=== Section Start ===

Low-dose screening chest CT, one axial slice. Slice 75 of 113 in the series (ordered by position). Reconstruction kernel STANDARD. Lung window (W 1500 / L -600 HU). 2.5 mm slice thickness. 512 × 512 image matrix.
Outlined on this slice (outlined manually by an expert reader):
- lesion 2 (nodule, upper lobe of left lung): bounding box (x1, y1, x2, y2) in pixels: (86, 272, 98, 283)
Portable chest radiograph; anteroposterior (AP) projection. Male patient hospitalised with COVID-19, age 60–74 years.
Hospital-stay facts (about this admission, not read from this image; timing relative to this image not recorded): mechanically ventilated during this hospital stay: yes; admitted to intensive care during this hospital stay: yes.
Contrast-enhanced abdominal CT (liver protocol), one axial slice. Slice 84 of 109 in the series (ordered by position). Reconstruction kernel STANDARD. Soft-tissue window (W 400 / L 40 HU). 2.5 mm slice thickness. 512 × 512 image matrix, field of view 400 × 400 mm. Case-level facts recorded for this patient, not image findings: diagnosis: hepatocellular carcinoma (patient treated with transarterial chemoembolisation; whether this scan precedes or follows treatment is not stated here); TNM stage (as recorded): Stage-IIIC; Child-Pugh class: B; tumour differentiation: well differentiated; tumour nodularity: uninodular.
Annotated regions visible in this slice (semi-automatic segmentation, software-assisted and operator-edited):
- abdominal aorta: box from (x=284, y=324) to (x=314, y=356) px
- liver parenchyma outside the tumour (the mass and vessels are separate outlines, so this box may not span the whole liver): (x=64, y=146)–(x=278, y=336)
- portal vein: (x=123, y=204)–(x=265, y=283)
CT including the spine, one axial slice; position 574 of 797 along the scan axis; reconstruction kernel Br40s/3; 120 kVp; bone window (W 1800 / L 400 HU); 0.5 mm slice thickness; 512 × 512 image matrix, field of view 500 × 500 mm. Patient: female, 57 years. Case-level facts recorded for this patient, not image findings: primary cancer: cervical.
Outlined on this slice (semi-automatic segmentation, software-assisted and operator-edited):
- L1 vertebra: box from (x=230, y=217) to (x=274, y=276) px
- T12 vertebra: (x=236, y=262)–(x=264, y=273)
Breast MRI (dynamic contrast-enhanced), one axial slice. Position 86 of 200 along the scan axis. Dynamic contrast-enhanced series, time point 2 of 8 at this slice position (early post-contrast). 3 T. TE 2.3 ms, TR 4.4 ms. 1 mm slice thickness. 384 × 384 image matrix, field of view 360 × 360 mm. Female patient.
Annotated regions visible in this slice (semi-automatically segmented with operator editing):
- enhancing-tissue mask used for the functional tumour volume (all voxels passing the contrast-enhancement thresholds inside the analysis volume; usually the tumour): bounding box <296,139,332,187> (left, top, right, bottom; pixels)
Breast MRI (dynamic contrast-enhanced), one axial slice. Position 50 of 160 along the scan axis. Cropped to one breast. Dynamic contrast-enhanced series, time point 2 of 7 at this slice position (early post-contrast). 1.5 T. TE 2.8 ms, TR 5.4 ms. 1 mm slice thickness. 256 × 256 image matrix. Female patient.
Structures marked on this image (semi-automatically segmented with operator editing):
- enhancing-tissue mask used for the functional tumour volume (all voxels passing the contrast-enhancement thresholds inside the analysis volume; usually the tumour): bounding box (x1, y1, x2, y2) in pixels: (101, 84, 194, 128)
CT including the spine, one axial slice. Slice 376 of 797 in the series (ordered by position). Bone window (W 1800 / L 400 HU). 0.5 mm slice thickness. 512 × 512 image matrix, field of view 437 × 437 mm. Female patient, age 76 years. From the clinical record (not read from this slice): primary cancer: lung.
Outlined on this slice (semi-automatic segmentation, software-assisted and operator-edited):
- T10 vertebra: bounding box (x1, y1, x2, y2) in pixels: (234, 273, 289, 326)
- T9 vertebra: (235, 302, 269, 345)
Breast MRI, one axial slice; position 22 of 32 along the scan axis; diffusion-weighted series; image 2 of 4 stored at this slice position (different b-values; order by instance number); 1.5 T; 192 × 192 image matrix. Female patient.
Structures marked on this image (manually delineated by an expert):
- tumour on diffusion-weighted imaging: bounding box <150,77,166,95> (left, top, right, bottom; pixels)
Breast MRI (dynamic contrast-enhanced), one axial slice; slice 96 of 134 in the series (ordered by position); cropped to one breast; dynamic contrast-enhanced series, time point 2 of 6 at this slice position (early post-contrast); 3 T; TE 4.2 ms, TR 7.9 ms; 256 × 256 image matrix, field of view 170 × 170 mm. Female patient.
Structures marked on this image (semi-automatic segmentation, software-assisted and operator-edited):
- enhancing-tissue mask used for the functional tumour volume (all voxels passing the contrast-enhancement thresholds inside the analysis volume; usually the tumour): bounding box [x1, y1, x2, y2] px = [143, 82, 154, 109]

=== Section End ===

What you have to do ▸ Among the records above, only the lines between the line holding "- lesion 2 (nodule, upper" and the line holding "Portable chest radiograph;", inclusive, are to be output, exactly as written.

Answer to this task ▸
- lesion 2 (nodule, upper lobe of left lung): bounding box (x1, y1, x2, y2) in pixels: (86, 272, 98, 283)
Portable chest radiograph; anteroposterior (AP) projection. Male patient hospitalised with COVID-19, age 60–74 years.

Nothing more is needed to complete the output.